- Pitcher
- Born: October 26, 1972 (age 52) El Paso, Texas, U.S.
- Batted: LeftThrew: Left

MLB debut
- July 29, 1999, for the Florida Marlins

Last MLB appearance
- July 20, 2005, for the Arizona Diamondbacks

MLB statistics
- Win–loss record: 14–13
- Earned run average: 4.82
- Strikeouts: 232
- Stats at Baseball Reference

Teams
- Florida Marlins (1999–2003); Atlanta Braves (2004); Arizona Diamondbacks (2005);

= Armando Almanza =

American baseball player (born 1972)

Armando N. Almanza (born October 26, 1972) is an American former left-handed relief pitcher, who last played for the Arizona Diamondbacks of Major League Baseball (MLB). He also played for the Florida Marlins and the Atlanta Braves. He was a hard-thrower, with a fastball in the mid-90s and a big, slow curveball, but had issues with his control his entire career. He was 6"3 and weighed approximately 240 pounds.

==Career==
After attending Bel Air High School in his native El Paso, Texas, and then pitching for New Mexico Junior College, Almanza was selected by the St. Louis Cardinals in the 21st round of the 1993 MLB draft. Almanza pitched at the Rookie level in 1993 and missed the entire 1994 season, undergoing surgery to repair a ligament tear in his pitching elbow. He remained in the Cardinals minor league system until they traded him to the Florida Marlins after the 1998 season.

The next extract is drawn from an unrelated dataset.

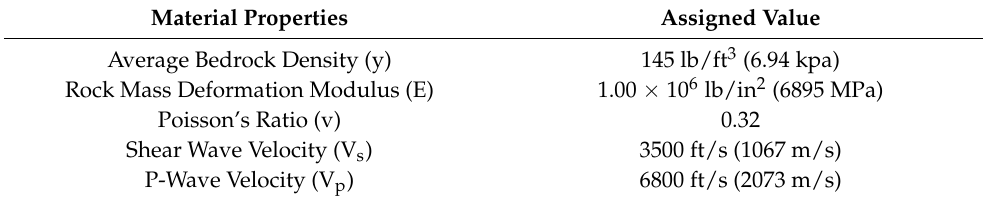
Table 2. Foundation material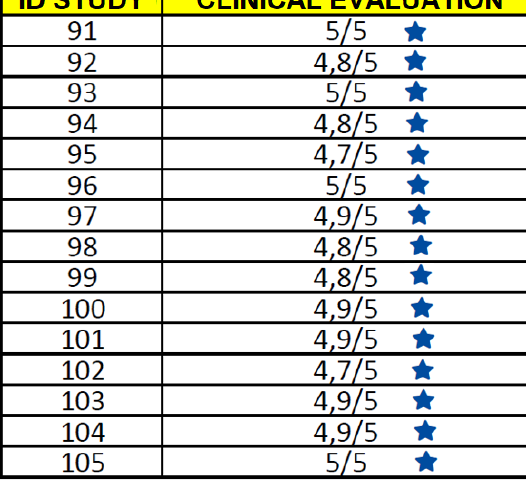
Figure 19. Average of the clinical evaluations (e.g., in terms of stars) on the slices of the CT sequence of each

Going into the 1999 season, Almanza was expected to pitch at the Triple-A level with a chance to make the Marlins roster. However, he did not pitch well in spring training or early in the regular season, and he ended up with the Marlins' Double-A affiliate, the Portland Sea Dogs. However, after a short stint in Portland, Almanza was promoted directly from Double-A to the major leagues.

Almanza was still with the Florida Marlins when they upset the New York Yankees in the 2003 World Series. Almanza, however, did not get to participate in postseason play, as he had undergone season-ending arthroscopic surgery on his pitching elbow that August. The Marlins released Almanza in December 2003, and he was signed by the Atlanta Braves two days later.

Almanza's 2004 contract in Atlanta paid him a base salary of $500,000 with incentives that could have bumped up his earnings to $1.1 million, including a clause worth $100,000 if he stayed on the Braves active roster through the end of the season. Almanza played mostly in the minor leagues in 2004 and 2005, which were his last two seasons in professional baseball. He appeared in 13 games for the Braves in 2004 and 6 games for the Arizona Diamondbacks in 2005.